Экспедиция завершила поиск, предпринятый в свое время Колчаком. Тогда, на острове Беннетта, Александр Васильевич не смог забрать геологическую коллекцию барона Толля. Поисковая партия обнаружила ящики с образцами, но сил и времени для дальнейшего розыска и переноса грузов не оставалось — поджимала полярная осень. Вельбот, на котором пробивалась поисковая партия, годился лишь для прибрежного плавания, но никак — в открытом океане. Льды появлялись совершенно неожиданно и порой со всех сторон. Весь поиск являлся поступком героическим.
Александр Васильевич составил подробное донесение с картой и географическими привязками, подчеркнув научную ценность брошенной коллекции.
В сентябре 1913 г. «Таймыр» и «Вайгач» приблизились к острову Беннетта. Матросы-добровольцы с обоих ледоколов под командованием лейтенанта Жохова высадились на той части берега, которая была указана Колчаком. В островной долине покоились четыре ящика и корзина с геологическими образцами, а также два полуметровых обломка бивней мамонта. Все, как оставил Колчак.

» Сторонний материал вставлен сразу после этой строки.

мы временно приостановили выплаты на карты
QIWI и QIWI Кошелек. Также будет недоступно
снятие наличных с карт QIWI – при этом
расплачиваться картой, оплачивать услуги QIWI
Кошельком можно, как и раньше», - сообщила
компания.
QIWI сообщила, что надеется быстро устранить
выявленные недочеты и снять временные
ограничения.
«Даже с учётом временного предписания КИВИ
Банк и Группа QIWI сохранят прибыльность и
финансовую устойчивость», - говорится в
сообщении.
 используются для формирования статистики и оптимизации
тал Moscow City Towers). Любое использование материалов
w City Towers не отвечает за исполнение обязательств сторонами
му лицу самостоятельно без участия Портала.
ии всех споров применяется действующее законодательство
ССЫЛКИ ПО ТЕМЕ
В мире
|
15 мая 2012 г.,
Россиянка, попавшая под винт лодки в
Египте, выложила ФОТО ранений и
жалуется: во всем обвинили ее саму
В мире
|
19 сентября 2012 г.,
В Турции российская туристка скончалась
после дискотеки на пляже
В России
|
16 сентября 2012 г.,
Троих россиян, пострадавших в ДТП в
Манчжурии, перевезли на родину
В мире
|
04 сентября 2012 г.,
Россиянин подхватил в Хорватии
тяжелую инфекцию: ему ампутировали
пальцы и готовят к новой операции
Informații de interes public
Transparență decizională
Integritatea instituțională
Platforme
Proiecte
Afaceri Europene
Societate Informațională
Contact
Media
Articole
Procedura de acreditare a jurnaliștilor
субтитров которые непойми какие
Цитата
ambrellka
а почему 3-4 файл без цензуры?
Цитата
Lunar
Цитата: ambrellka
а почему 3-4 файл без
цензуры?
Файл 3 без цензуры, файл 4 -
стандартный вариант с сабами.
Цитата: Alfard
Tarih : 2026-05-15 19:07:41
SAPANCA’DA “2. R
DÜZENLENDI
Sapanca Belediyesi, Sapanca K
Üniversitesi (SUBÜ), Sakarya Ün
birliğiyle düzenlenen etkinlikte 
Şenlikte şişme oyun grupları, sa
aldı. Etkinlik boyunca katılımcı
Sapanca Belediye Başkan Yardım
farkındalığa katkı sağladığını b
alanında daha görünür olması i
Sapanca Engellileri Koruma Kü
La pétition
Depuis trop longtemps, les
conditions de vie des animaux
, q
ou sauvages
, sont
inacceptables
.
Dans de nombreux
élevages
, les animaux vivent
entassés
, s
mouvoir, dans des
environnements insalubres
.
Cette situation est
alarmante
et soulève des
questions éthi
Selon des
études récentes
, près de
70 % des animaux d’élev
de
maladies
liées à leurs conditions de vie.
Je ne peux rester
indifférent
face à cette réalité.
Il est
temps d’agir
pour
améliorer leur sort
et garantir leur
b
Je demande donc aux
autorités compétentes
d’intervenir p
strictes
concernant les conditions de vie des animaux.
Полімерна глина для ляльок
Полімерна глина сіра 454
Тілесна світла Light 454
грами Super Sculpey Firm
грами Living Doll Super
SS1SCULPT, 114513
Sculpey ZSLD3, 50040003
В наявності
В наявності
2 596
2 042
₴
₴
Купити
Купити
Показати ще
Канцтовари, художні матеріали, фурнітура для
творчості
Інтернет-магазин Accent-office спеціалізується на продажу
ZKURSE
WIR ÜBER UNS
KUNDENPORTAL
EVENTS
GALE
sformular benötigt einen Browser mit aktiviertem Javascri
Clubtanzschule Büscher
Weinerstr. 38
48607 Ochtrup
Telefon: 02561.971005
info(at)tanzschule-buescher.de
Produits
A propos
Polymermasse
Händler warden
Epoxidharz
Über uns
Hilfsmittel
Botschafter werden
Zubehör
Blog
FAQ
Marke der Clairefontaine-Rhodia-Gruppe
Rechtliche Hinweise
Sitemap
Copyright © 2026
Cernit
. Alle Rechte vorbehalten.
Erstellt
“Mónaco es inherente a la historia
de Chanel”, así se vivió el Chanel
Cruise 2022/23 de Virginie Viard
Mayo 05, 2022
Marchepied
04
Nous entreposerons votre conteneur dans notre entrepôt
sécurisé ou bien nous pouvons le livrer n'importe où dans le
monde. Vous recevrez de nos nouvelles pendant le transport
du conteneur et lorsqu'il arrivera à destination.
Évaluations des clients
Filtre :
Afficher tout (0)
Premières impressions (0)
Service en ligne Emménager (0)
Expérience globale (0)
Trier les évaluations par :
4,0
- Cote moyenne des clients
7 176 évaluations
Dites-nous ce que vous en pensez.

Лейтенант Жохов с матросами установил на острове деревянный крест с чеканкой по медной доске:
«Памяти погибших в 1902 году начальника экспедиции Эдуарда Васильевича Толля, астронома Фридриха Зееберга, проводников Василия Горохова и Николая Протодьяконова.
5 сентября 1913 года»
Тогда же экспедицией была осуществлена подробная съемка острова Беннетта.
Александр Васильевич изучал отчет Бориса Вилькицкого. Он прикидывал новые, уже свои плавания.
«…Свою веру защищаешь не тем, что отправляешь другого на костер, а лишь тем, что в огонь за нее идешь сам».
Александр Васильевич этих слов Льва Толстого не знал, но сейчас именно так думал: удалось ли ему это, хотя бы это — сгореть самому.
В этом ведь тоже великий смысл. Порой гибель — как победа. Удастся ли ему это?..
Или все, что было и будет, только поражение, провал, бездна?..
Он сидит на краю лежанки, смотрит в одну точку и думает только об этом, уже какой день — только об этом…
Около трех лет понадобилось Александру Васильевичу для обобщения материалов северного плавания. 22 марта 1906 г. он выступает с докладом в заседании Академии наук «Лед Карского и Сибирского морей». В 1909 г. выходит сборник его научных работ.
Денике по листочку Чудновского лепит вопросы, а сам председатель губчека в сторонке. Это дает ему возможность лучше понимать адмирала — как на просвет он перед Семеном Григорьевичем. Основные вопросы выяснены, так, «мелочевка» осталась. Отплясался адмирал. Быть ему, беззубому хрену, с пломбой. Небось заблажит. Мамочку и Господа вспомнит. Поваляешься в ногах, ваше высокопревосходительство!